Description of the task:
Print the text of each item in the data below line for line, unchanged, and leave the pictures out of your answer.

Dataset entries
+---+

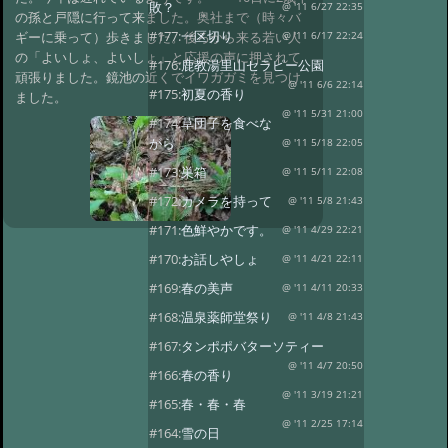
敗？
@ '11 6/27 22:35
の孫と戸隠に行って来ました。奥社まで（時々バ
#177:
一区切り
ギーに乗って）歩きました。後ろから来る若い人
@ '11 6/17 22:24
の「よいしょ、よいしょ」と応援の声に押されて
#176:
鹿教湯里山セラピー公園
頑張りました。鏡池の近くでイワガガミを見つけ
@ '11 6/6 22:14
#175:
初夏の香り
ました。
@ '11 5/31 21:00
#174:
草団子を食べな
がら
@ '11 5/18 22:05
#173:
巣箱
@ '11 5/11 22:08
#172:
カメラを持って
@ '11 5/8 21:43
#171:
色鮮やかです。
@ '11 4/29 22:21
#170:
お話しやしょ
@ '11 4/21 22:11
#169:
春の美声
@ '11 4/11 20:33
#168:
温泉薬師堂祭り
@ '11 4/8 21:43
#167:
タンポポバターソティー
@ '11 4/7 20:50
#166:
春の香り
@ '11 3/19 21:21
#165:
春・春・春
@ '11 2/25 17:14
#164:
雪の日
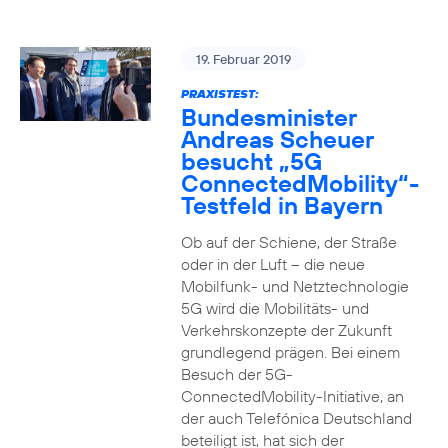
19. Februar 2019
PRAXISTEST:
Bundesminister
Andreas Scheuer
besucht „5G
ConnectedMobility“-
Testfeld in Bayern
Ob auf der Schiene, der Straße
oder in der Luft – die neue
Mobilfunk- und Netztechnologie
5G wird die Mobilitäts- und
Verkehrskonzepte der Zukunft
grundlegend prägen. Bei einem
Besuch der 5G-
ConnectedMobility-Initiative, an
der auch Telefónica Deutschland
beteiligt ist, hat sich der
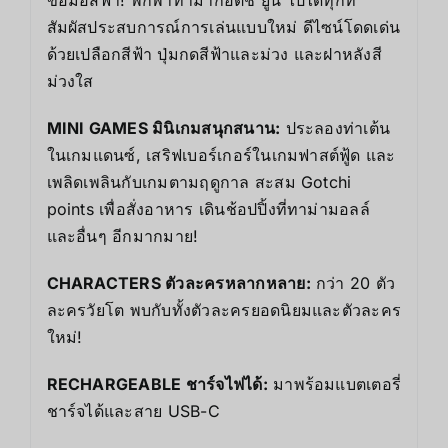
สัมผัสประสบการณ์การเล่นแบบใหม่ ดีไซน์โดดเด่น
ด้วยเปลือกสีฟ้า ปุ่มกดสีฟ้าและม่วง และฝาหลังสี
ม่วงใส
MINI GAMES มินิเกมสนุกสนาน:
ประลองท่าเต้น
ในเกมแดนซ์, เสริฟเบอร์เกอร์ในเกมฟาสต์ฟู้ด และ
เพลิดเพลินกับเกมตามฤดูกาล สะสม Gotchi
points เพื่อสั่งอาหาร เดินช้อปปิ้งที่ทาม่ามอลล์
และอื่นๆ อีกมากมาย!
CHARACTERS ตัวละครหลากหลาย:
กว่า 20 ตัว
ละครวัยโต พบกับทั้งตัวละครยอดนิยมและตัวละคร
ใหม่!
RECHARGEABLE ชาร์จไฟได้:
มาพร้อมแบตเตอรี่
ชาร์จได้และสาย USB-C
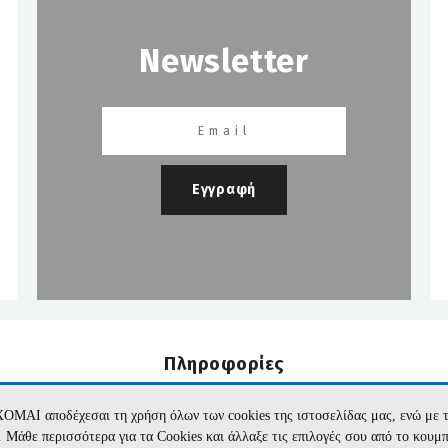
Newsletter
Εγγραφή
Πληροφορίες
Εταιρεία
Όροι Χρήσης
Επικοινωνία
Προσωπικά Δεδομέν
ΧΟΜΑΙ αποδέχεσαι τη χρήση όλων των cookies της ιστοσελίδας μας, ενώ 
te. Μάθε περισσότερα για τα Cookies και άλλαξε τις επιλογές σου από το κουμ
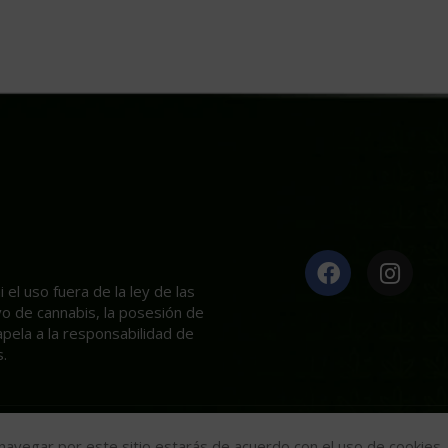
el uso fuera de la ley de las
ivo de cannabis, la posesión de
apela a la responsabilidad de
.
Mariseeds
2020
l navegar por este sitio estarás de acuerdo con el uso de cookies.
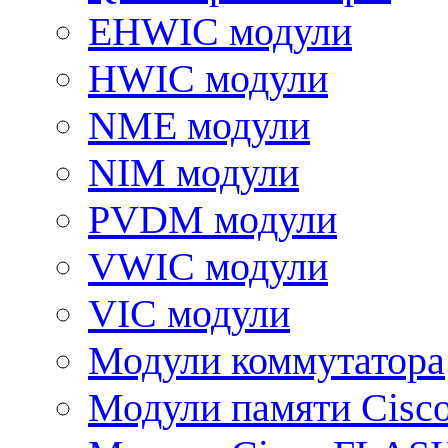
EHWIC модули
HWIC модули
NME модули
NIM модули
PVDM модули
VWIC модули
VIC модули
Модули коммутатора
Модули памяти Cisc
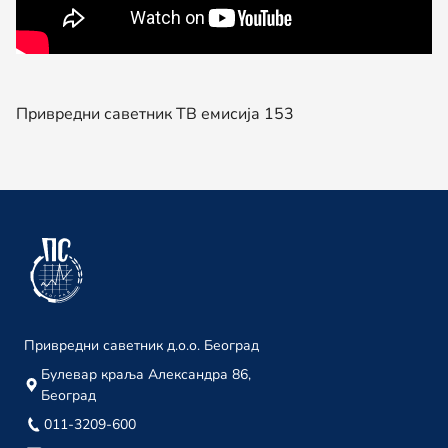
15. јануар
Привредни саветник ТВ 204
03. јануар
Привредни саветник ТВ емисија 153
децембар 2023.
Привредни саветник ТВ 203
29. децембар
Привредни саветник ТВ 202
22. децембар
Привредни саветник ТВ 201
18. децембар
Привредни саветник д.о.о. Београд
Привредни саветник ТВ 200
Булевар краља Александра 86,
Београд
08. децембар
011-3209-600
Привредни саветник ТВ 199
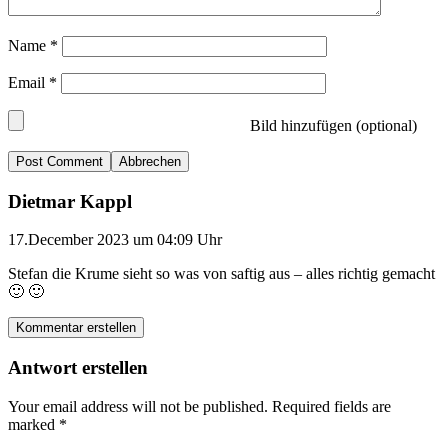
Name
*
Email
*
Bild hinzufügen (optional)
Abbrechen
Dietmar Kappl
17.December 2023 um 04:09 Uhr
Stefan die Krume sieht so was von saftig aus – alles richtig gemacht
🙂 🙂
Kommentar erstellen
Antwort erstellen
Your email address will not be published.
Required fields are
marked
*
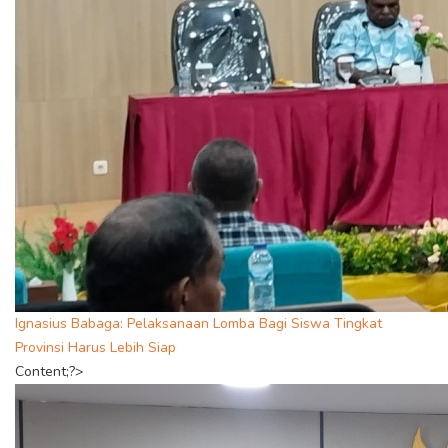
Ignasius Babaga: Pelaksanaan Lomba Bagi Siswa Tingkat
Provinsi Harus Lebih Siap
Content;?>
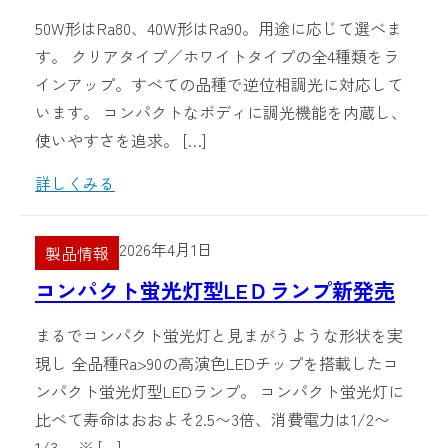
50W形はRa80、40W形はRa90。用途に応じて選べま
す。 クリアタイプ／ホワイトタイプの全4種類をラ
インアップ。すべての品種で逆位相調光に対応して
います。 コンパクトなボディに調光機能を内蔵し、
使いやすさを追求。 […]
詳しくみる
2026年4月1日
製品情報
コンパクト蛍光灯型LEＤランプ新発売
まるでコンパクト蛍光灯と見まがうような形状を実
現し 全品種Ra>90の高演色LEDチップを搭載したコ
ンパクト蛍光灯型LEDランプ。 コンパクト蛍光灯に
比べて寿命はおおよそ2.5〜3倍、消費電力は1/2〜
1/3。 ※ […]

+---+

Task solution:
敗？
@ '11 6/27 22:35
の孫と戸隠に行って来ました。奥社まで（時々バ
#177:
一区切り
ギーに乗って）歩きました。後ろから来る若い人
@ '11 6/17 22:24
の「よいしょ、よいしょ」と応援の声に押されて
#176:
鹿教湯里山セラピー公園
頑張りました。鏡池の近くでイワガガミを見つけ
@ '11 6/6 22:14
#175:
初夏の香り
ました。
@ '11 5/31 21:00
#174:
草団子を食べな
がら
@ '11 5/18 22:05
#173:
巣箱
@ '11 5/11 22:08
#172:
カメラを持って
@ '11 5/8 21:43
#171:
色鮮やかです。
@ '11 4/29 22:21
#170:
お話しやしょ
@ '11 4/21 22:11
#169:
春の美声
@ '11 4/11 20:33
#168:
温泉薬師堂祭り
@ '11 4/8 21:43
#167:
タンポポバターソティー
@ '11 4/7 20:50
#166:
春の香り
@ '11 3/19 21:21
#165:
春・春・春
@ '11 2/25 17:14
#164:
雪の日
19. Februar 2019
PRAXISTEST:
Bundesminister
Andreas Scheuer
besucht „5G
ConnectedMobility“-
Testfeld in Bayern
Ob auf der Schiene, der Straße
oder in der Luft – die neue
Mobilfunk- und Netztechnologie
5G wird die Mobilitäts- und
Verkehrskonzepte der Zukunft
grundlegend prägen. Bei einem
Besuch der 5G-
ConnectedMobility-Initiative, an
der auch Telefónica Deutschland
beteiligt ist, hat sich der
สัมผัสประสบการณ์การเล่นแบบใหม่ ดีไซน์โดดเด่น
ด้วยเปลือกสีฟ้า ปุ่มกดสีฟ้าและม่วง และฝาหลังสี
ม่วงใส
MINI GAMES มินิเกมสนุกสนาน:
ประลองท่าเต้น
ในเกมแดนซ์, เสริฟเบอร์เกอร์ในเกมฟาสต์ฟู้ด และ
เพลิดเพลินกับเกมตามฤดูกาล สะสม Gotchi
points เพื่อสั่งอาหาร เดินช้อปปิ้งที่ทาม่ามอลล์
และอื่นๆ อีกมากมาย!
CHARACTERS ตัวละครหลากหลาย:
กว่า 20 ตัว
ละครวัยโต พบกับทั้งตัวละครยอดนิยมและตัวละคร
ใหม่!
RECHARGEABLE ชาร์จไฟได้:
มาพร้อมแบตเตอรี่
ชาร์จได้และสาย USB-C
Newsletter
Εγγραφή
Πληροφορίες
Εταιρεία
Όροι Χρήσης
Επικοινωνία
Προσωπικά Δεδομέν
ΧΟΜΑΙ αποδέχεσαι τη χρήση όλων των cookies της ιστοσελίδας μας, ενώ 
te. Μάθε περισσότερα για τα Cookies και άλλαξε τις επιλογές σου από το κουμ
el uso fuera de la ley de las
ivo de cannabis, la posesión de
apela a la responsabilidad de
.
Mariseeds
2020
l navegar por este sitio estarás de acuerdo con el uso de cookies.
EHWIC модули
HWIC модули
NME модули
NIM модули
PVDM модули
VWIC модули
VIC модули
Модули коммутатора
Модули памяти Cisc
15. јануар
Привредни саветник ТВ 204
03. јануар
Привредни саветник ТВ емисија 153
децембар 2023.
Привредни саветник ТВ 203
29. децембар
Привредни саветник ТВ 202
22. децембар
Привредни саветник ТВ 201
18. децембар
Привредни саветник д.о.о. Београд
Привредни саветник ТВ 200
Булевар краља Александра 86,
Београд
08. децембар
011-3209-600
Привредни саветник ТВ 199
Name
*
Email
*
Bild hinzufügen (optional)
Abbrechen
Dietmar Kappl
17.December 2023 um 04:09 Uhr
Stefan die Krume sieht so was von saftig aus – alles richtig gemacht
🙂 🙂
Kommentar erstellen
Antwort erstellen
Your email address will not be published.
Required fields are
marked
*
Ignasius Babaga: Pelaksanaan Lomba Bagi Siswa Tingkat
Provinsi Harus Lebih Siap
Content;?>
50W形はRa80、40W形はRa90。用途に応じて選べま
す。 クリアタイプ／ホワイトタイプの全4種類をラ
インアップ。すべての品種で逆位相調光に対応して
います。 コンパクトなボディに調光機能を内蔵し、
使いやすさを追求。 […]
詳しくみる
2026年4月1日
製品情報
コンパクト蛍光灯型LEＤランプ新発売
まるでコンパクト蛍光灯と見まがうような形状を実
現し 全品種Ra>90の高演色LEDチップを搭載したコ
ンパクト蛍光灯型LEDランプ。 コンパクト蛍光灯に
比べて寿命はおおよそ2.5〜3倍、消費電力は1/2〜
1/3。 ※ […]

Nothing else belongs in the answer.